COPROT focuses on developing solutions to a number of environmental and social issues on the Osa Peninsula. We aim to provide training, education and employment opportunities to local people that would otherwise be undertaking environmentally damaging activities to survive (namely gold-mining, turtle nest poaching and hunting).
Our conservation station is situated in the middle of 10km of sea turtle nesting beach that we monitor under permit from SINAC-MINAE, and we are registering between 4-7000 nests per season from the Olive Ridley, Pacific Green and Hawksbill species. This highly ecologically important nesting beach is also right on the doorstep of Corcovado National Park, which has been described as one of the most biodiverse locations on Earth (Costa Rica also holds 2.5% of the biodiversity of the entire planet). Local people that live in the area have very few employment opportunities available to them, and low levels of education and poor institutional support facilitates the need to depend on exploitation of natural resources to make a living.

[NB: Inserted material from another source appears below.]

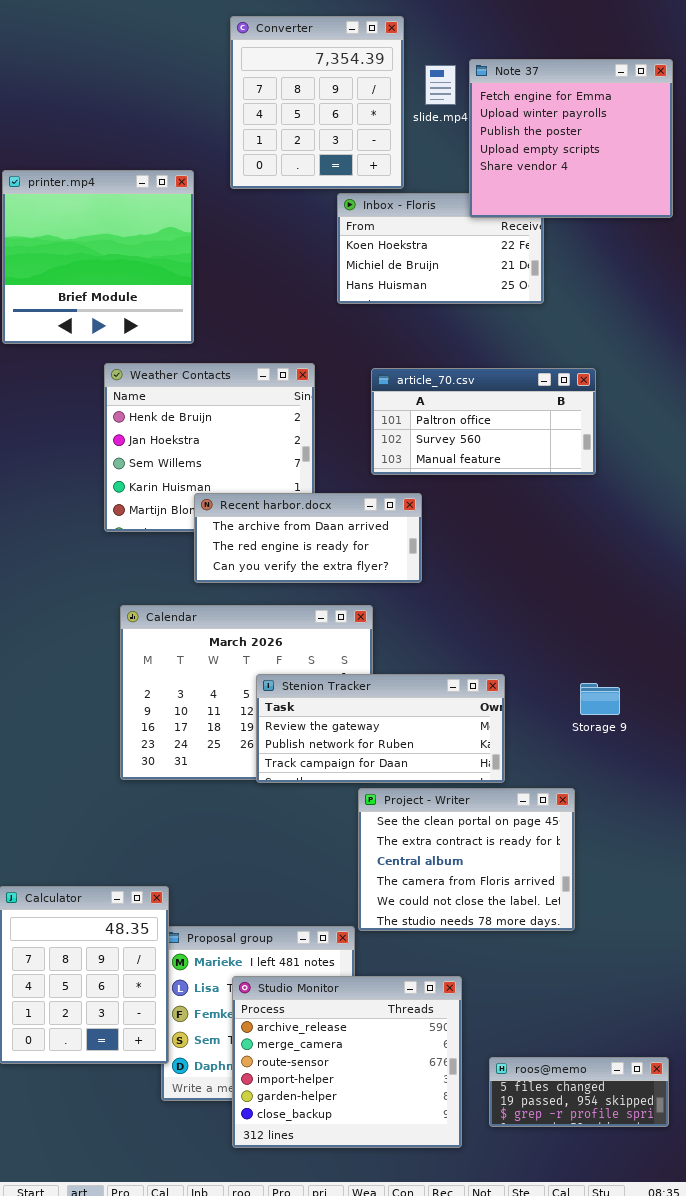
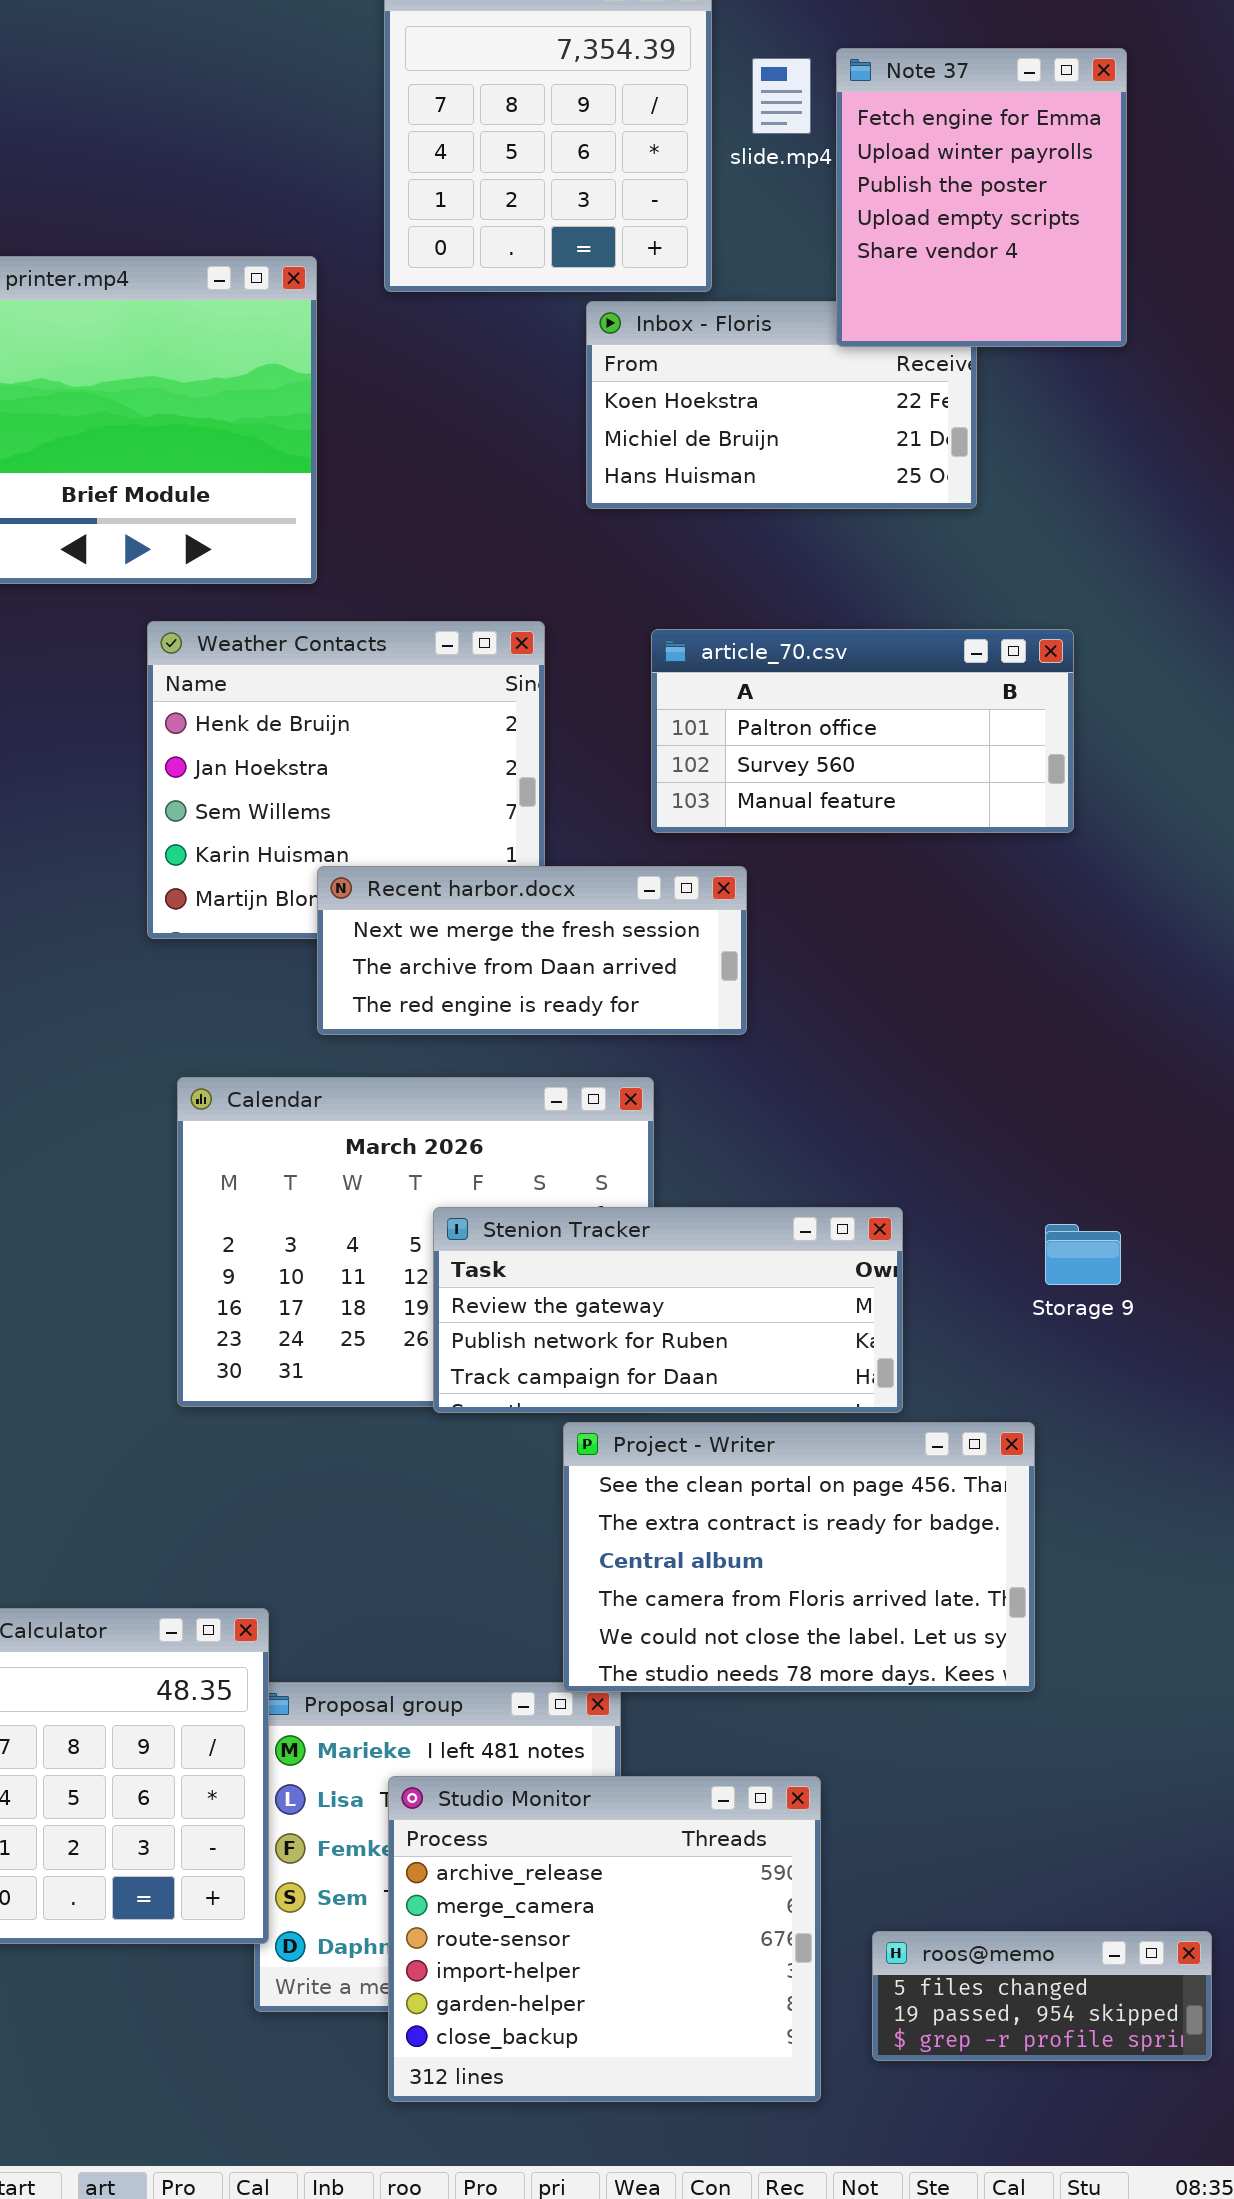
Note 37: [469,59,673,218] -> [836,48,1127,347], resized
Recent harbor.docx: [194,493,422,583] -> [317,866,747,1035], scrolled up 1 row
Project - Writer: [358,788,575,931] -> [563,1422,1035,1692], resized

Based on these facts, COPROT is developing the connection between local people and the conservation of this amazing area. By providing paid work in the conservation sector, we are simultaneously protecting sea turtle nesting beaches, reducing the amount of damaged caused inside the National Park, and improving the quality of life and opportunities available for local people.
We are additionally working on a number of side projects, which include waste management and recycling, management of semi-feral dog populations through castration clinics and workshops, and beginning climate change research topics to see how we can mitigate the effects of rising temperatures on our nesting sea turtle populations.